AI Evo: Advancing Genome Design and Biological Research

Scientists from the Arc Institute, Stanford University, and the University of California have developed an artificial intelligence named Evo, which could accelerate biological research. Evo can independently design new genomes. The AI operates on the principle of large language models, like ChatGPT, which sequence text blocks to provide answers. Instead of text, Evo combines DNA, RNA, and protein blocks to create nucleotides or even new genomes. This is based on training with 2.7 million genome datasets, mainly from bacteria and viruses that infect bacteria.

Patrick Hsu, a Stanford Assistant Professor, explains, “Evo deciphers patterns written in DNA over billions of years of evolution. Just as generative AI has revolutionized our interaction with texts, audio, and video, these creative possibilities can now be applied to the fundamental codes of life.”

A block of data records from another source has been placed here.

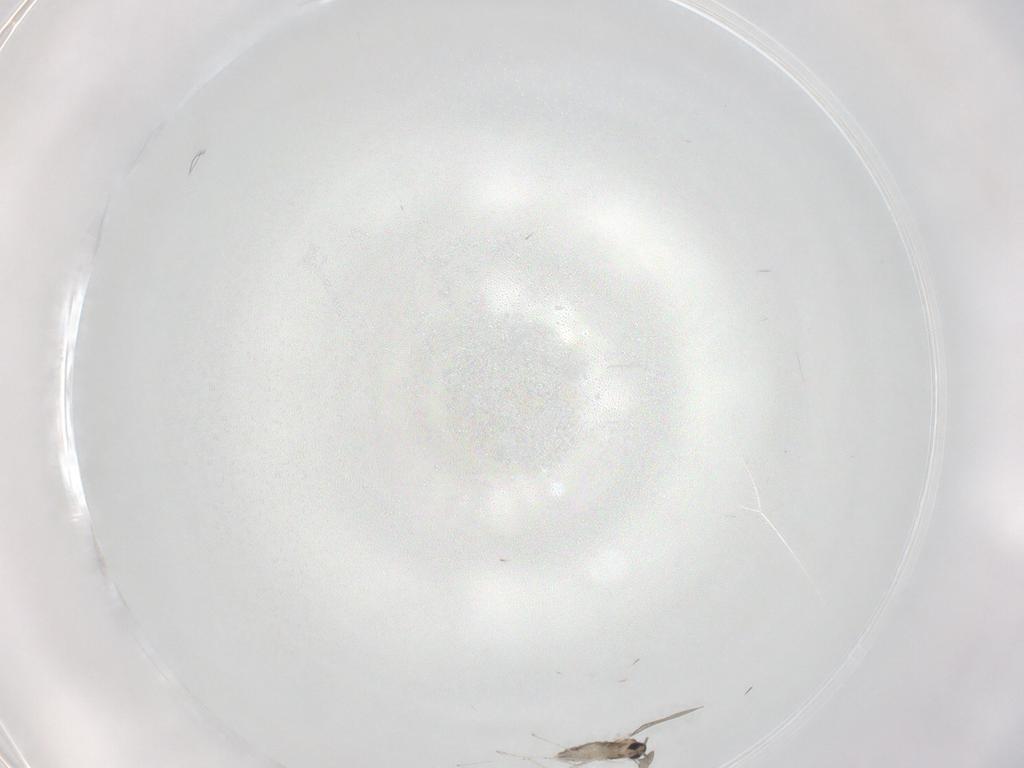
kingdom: Animalia
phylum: Arthropoda
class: Insecta
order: Diptera
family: Cecidomyiidae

To test the AI, researchers tasked Evo with creating a CRISPR system, which can cut DNA strands at specific points to insert new DNA or modify strands. CRISPR systems consist of proteins and RNA. Typically, new CRISPR systems are discovered by searching natural systems. However, Evo proposed several new systems, and by the eleventh attempt, researchers had a successful result. “EvoCas9-1” shares only about 73% of its structure with CRISPR-Cas9 and is otherwise significantly different but can perform similar DNA strand cutting activities.

Hsu emphasizes, “Creating functional CRISPR systems requires complex coordination of proteins and RNA. Evo’s ability to harmonize these components and make them work efficiently shows a new level of sophistication in biological engineering tools.”

Furthermore, Evo was used to create a DNA sequence capable of moving within genomes. A complex group of these jumping genes is known as IS200/IS605 transposons. Despite the challenge, Evo managed to create a new set of transposons distinct from any found in nature.

Evo can currently design genomes with more than a million base pairs. Researchers aim to significantly increase this output to better understand multicellular organisms. Hsu states, “We are working towards creating a new field of genome design, where we perform cellular groundwork and potentially create new organisms.”

Another goal is to reduce and eventually eliminate hallucinations produced by Evo. These inaccuracies, common in many AIs, manifest in Evo as non-functional CRISPR systems.